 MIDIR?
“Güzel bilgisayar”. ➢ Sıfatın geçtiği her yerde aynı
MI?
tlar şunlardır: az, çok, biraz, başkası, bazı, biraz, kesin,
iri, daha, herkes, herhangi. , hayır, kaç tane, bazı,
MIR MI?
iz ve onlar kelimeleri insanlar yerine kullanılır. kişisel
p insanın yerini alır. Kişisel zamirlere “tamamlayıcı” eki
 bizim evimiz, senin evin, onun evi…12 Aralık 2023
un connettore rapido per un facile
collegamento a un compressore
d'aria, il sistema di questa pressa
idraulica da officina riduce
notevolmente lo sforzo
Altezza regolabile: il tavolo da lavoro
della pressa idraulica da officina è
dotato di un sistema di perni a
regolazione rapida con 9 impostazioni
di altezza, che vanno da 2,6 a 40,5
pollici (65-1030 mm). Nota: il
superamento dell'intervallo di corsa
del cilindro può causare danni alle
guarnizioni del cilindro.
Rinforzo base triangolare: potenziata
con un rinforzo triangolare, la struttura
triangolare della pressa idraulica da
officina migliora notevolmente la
= = =
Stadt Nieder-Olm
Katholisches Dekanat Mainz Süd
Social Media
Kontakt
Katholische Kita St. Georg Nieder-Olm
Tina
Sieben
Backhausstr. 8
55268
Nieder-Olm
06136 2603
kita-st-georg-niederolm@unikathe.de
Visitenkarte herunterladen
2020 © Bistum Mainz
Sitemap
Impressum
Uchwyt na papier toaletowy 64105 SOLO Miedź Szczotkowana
= = =
[TASK TO CARRY OUT]: How many lines in the records above contain the string "triangolare"? State the number and nothing more.

[OUTPUT]: 3